**Work task:** Filter the records below down to lines containing "Casi".

**Record extracts:**
▽

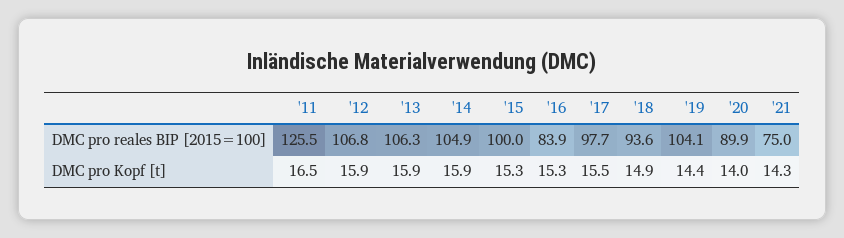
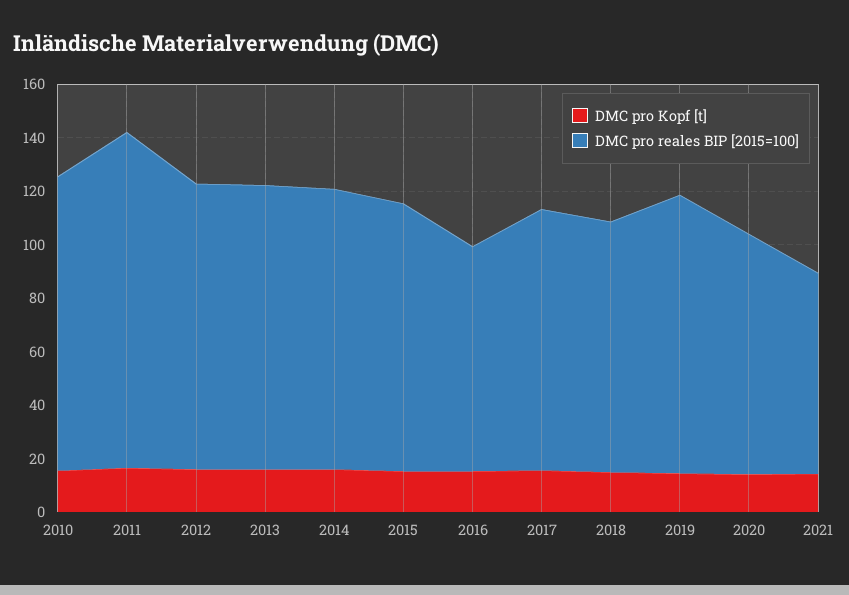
  {
    "DMC pro reales BIP [2015=100]": {
      "'11": 125.5,
      "'12": 106.8,
      "'13": 106.3,
      "'14": 104.9,
      "'15": 100,
      "'16": 83.9,
      "'17": 97.7,
      "'18": 93.6,
      "'19": 104.1,
      "'20": 89.9,
-     "'21": 75
+     "'21": 75,
+     "2010": 110
    },
    "DMC pro Kopf [t]": {
      "'11": 16.5,
      "'12": 15.9,
      "'13": 15.9,
      "'14": 15.9,
      "'15": 15.3,
      "'16": 15.3,
      "'17": 15.5,
      "'18": 14.9,
      "'19": 14.4,
      "'20": 14,
-     "'21": 14.3
+     "'21": 14.3,
+     "2010": 15
    }
  }

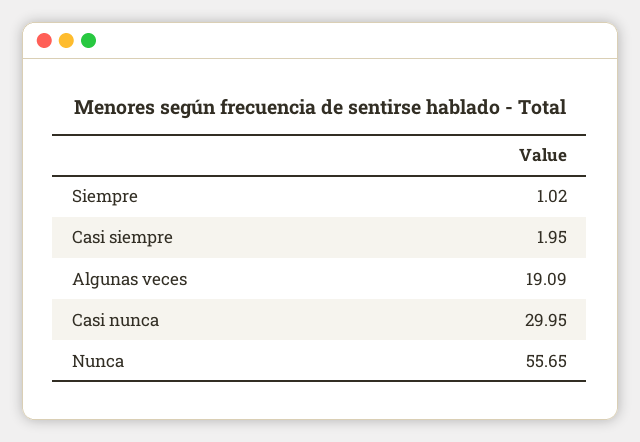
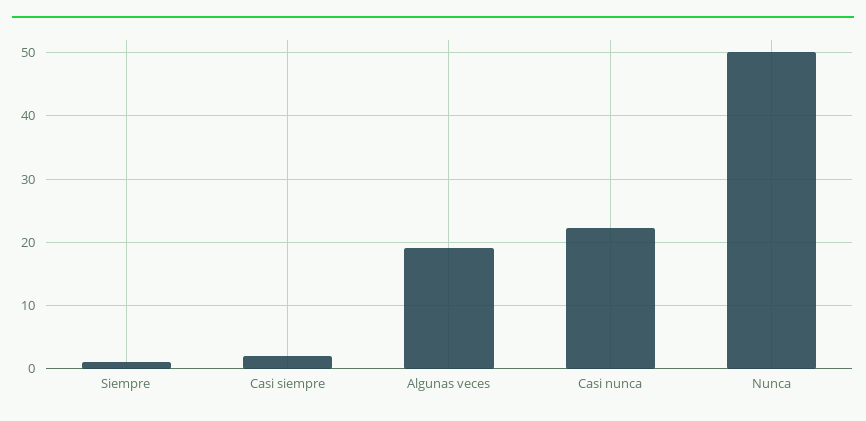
  {
    "Siempre": 1.02,
    "Casi siempre": 1.95,
    "Algunas veces": 19.09,
-   "Casi nunca": 29.95,
+   "Casi nunca": 22,
-   "Nunca": 55.65
+   "Nunca": 50
  }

△

**Answer to the problem:**
    "Casi siempre": 1.95,
-   "Casi nunca": 29.95,
+   "Casi nunca": 22,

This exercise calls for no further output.